The girl leaned over Ethan, placing her hand on my thigh instead of Ethan’s. Well, maybe she was just a handsy individual. I took a gulp of my water. Ethan said, “Kandy really likes the band.”

The girl named Kandy purred. “Oh, I really loved you. You are so sexy onstage.”

Was she talking to me? I took another gulp of water, feeling nervous again. What the hell was Ethan up to? I managed to squeak out, “Thanks.”

And that’s when it hit me. My vision started to get black and fuzzy around the edges and things started to feel…not quite real. My grip on what was going on was loosening. I blinked a couple of times and took another sip. “You okay?” Ethan asked.

“Um…maybe.” Whoa. If this is what alcohol did, I’d have to avoid it or drink less. But I’d drunk it before, just not a couple of straight shots. This was hitting me harder and faster. Kandy snaked her hand around behind Ethan’s shoulder and started playing with my hair. Okay…that was overly friendly. She was starting to creep me out a little, but nothing seemed real.

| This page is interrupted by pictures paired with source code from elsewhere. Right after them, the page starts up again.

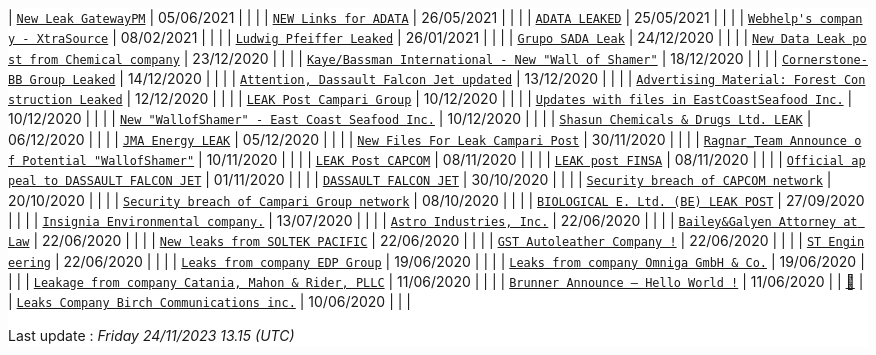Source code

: | [`New Leak GatewayPM`](https://google.com/search?q=New+Leak+GatewayPM) | 05/06/2021 |   |   |
| [`NEW Links for ADATA`](https://google.com/search?q=NEW+Links+for+ADATA) | 26/05/2021 |   |   |
| [`ADATA LEAKED`](https://google.com/search?q=ADATA+LEAKED) | 25/05/2021 |   |   |
| [`Webhelp's company - XtraSource`](https://google.com/search?q=Webhelp%27s+company+-+XtraSource) | 08/02/2021 |   |   |
| [`Ludwig Pfeiffer Leaked`](https://google.com/search?q=Ludwig+Pfeiffer+Leaked) | 26/01/2021 |   |   |
| [`Grupo SADA Leak`](https://google.com/search?q=Grupo+SADA+Leak) | 24/12/2020 |   |   |
| [`New Data Leak post from Chemical company`](https://google.com/search?q=New+Data+Leak+post+from+Chemical+company) | 23/12/2020 |   |   |
| [`Kaye/Bassman International - New "Wall of Shamer"`](https://google.com/search?q=Kaye%2FBassman+International+-+New+%22Wall+of+Shamer%22) | 18/12/2020 |   |   |
| [`Cornerstone-BB Group Leaked`](https://google.com/search?q=Cornerstone-BB+Group+Leaked) | 14/12/2020 |   |   |
| [`Attention, Dassault Falcon Jet updated`](https://google.com/search?q=Attention%2C+Dassault+Falcon+Jet+updated) | 13/12/2020 |   |   |
| [`Advertising Material: Forest Construction Leaked`](https://google.com/search?q=Advertising+Material%3A+Forest+Construction+Leaked) | 12/12/2020 |   |   |
| [`LEAK Post Campari Group`](https://google.com/search?q=LEAK+Post+Campari+Group) | 10/12/2020 |   |   |
| [`Updates with files in EastCoastSeafood Inc.`](https://google.com/search?q=Updates+with+files+in+EastCoastSeafood+Inc.) | 10/12/2020 |   |   |
| [`New "WallofShamer" - East Coast Seafood Inc.`](https://google.com/search?q=New+%22WallofShamer%22+-+East+Coast+Seafood+Inc.) | 10/12/2020 |   |   |
| [`Shasun Chemicals & Drugs Ltd. LEAK`](https://google.com/search?q=Shasun+Chemicals+%26+Drugs+Ltd.+LEAK) | 06/12/2020 |   |   |
| [`JMA Energy LEAK`](https://google.com/search?q=JMA+Energy+LEAK) | 05/12/2020 |   |   |
| [`New Files For Leak Campari Post`](https://google.com/search?q=New+Files+For+Leak+Campari+Post) | 30/11/2020 |   |   |
| [`Ragnar_Team Announce of Potential "WallofShamer"`](https://google.com/search?q=Ragnar_Team+Announce+of+Potential+%22WallofShamer%22) | 10/11/2020 |   |   |
| [`LEAK Post CAPCOM`](https://google.com/search?q=LEAK+Post+CAPCOM) | 08/11/2020 |   |   |
| [`LEAK post FINSA`](https://google.com/search?q=LEAK+post+FINSA) | 08/11/2020 |   |   |
| [`Official appeal to DASSAULT FALCON JET`](https://google.com/search?q=Official+appeal+to+DASSAULT+FALCON+JET) | 01/11/2020 |   |   |
| [`DASSAULT FALCON JET`](https://google.com/search?q=DASSAULT+FALCON+JET) | 30/10/2020 |   |   |
| [`Security breach of CAPCOM network`](https://google.com/search?q=Security+breach+of+CAPCOM+network) | 20/10/2020 |   |   |
| [`Security breach of Campari Group network`](https://google.com/search?q=Security+breach+of+Campari+Group+network) | 08/10/2020 |   |   |
| [`BIOLOGICAL E. Ltd. (BE) LEAK POST`](https://google.com/search?q=BIOLOGICAL+E.+Ltd.+%28BE%29+LEAK+POST) | 27/09/2020 |   |   |
| [`Insignia Environmental company.`](https://google.com/search?q=Insignia+Environmental+company.) | 13/07/2020 |   |   |
| [`Astro Industries, Inc.`](https://google.com/search?q=Astro+Industries%2C+Inc.) | 22/06/2020 |   |   |
| [`Bailey&Galyen Attorney at Law`](https://google.com/search?q=Bailey%26Galyen+Attorney+at+Law) | 22/06/2020 |   |   |
| [`New leaks from SOLTEK PACIFIC`](https://google.com/search?q=New+leaks+from+SOLTEK+PACIFIC) | 22/06/2020 |   |   |
| [`GST Autoleather Company !`](https://google.com/search?q=GST+Autoleather+Company+%21) | 22/06/2020 |   |   |
| [`ST Engineering`](https://google.com/search?q=ST+Engineering) | 22/06/2020 |   |   |
| [`Leaks from company EDP Group`](https://google.com/search?q=Leaks+from+company+EDP+Group) | 19/06/2020 |   |   |
| [`Leaks from company Omniga GmbH & Co.`](https://google.com/search?q=Leaks+from+company+Omniga+GmbH+%26+Co.) | 19/06/2020 |   |   |
| [`Leakage from company Catania, Mahon & Rider, PLLC`](https://google.com/search?q=Leakage+from+company+Catania%2C+Mahon+%26+Rider%2C+PLLC) | 11/06/2020 |   |   |
| [`Brunner Announce – Hello World !`](https://google.com/search?q=Brunner+Announce+%E2%80%93+Hello+World+%21) | 11/06/2020 |   | <a href="https://images.ransomware.live/screenshots/posts/bf25e464b1c5579070e2e43fff1d5220.png" target=_blank>📸</a> |
| [`Leaks Company Birch Communications inc.`](https://google.com/search?q=Leaks+Company+Birch+Communications+inc.) | 10/06/2020 |   |   |



Last update : _Friday 24/11/2023 13.15 (UTC)_
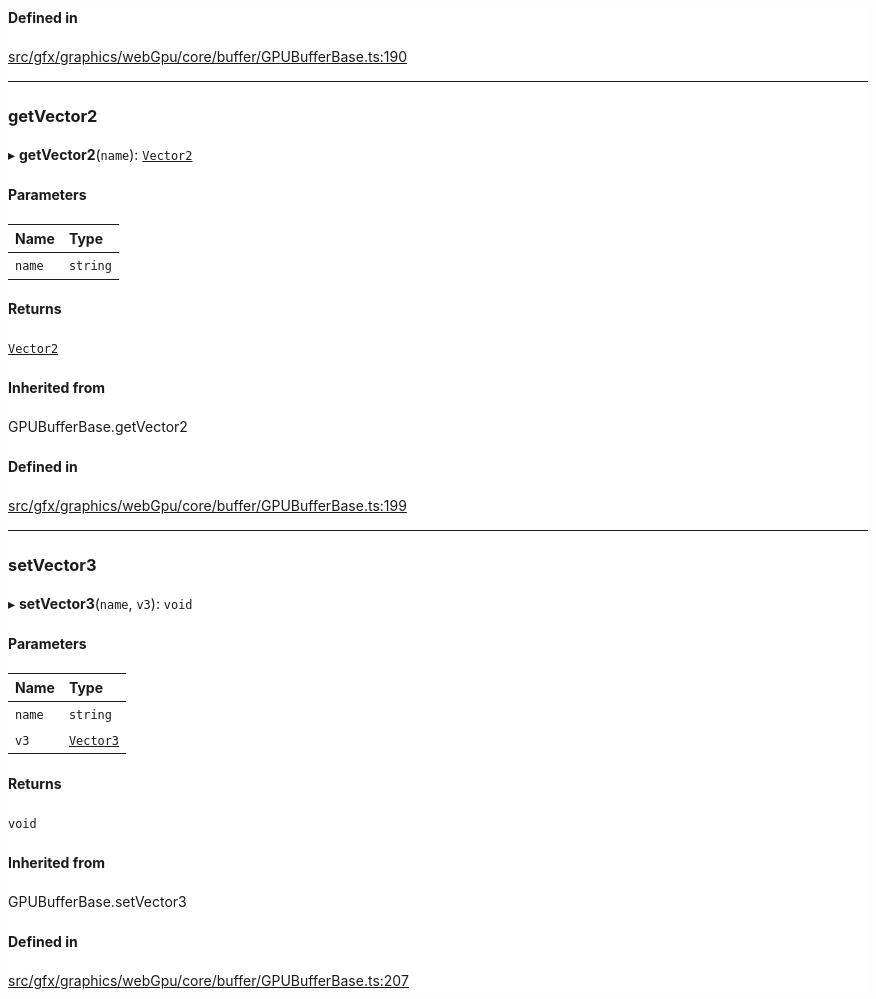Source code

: #### Defined in

[src/gfx/graphics/webGpu/core/buffer/GPUBufferBase.ts:190](https://github.com/Orillusion/orillusion/blob/main/src/gfx/graphics/webGpu/core/buffer/GPUBufferBase.ts#L190)

___

### getVector2

▸ **getVector2**(`name`): [`Vector2`](Vector2.md)

#### Parameters

| Name | Type |
| :------ | :------ |
| `name` | `string` |

#### Returns

[`Vector2`](Vector2.md)

#### Inherited from

GPUBufferBase.getVector2

#### Defined in

[src/gfx/graphics/webGpu/core/buffer/GPUBufferBase.ts:199](https://github.com/Orillusion/orillusion/blob/main/src/gfx/graphics/webGpu/core/buffer/GPUBufferBase.ts#L199)

___

### setVector3

▸ **setVector3**(`name`, `v3`): `void`

#### Parameters

| Name | Type |
| :------ | :------ |
| `name` | `string` |
| `v3` | [`Vector3`](Vector3.md) |

#### Returns

`void`

#### Inherited from

GPUBufferBase.setVector3

#### Defined in

[src/gfx/graphics/webGpu/core/buffer/GPUBufferBase.ts:207](https://github.com/Orillusion/orillusion/blob/main/src/gfx/graphics/webGpu/core/buffer/GPUBufferBase.ts#L207)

I looked over at the poster-sized print of the Eiffel Tower I’d bought last fall to decorate in our Spartan living room. I kept staring at it as time seemed to slow to a crawl. It appeared to hover a foot away from the wall. And then my eyes were glued to it, fascinated. How was that happening? It was just hovering there, as though magnetically propelled away from the wall. And that was the last thing I remembered.

But sitting there on the edge of my bed, Brad’s arms around me, the tears continuing to fall, more came to me. Ethan and the blonde named Kandy helping me walk across the living room. Then lying on the bed clueless. Then drifting off because it was the easiest way to cope with the perceptual overload.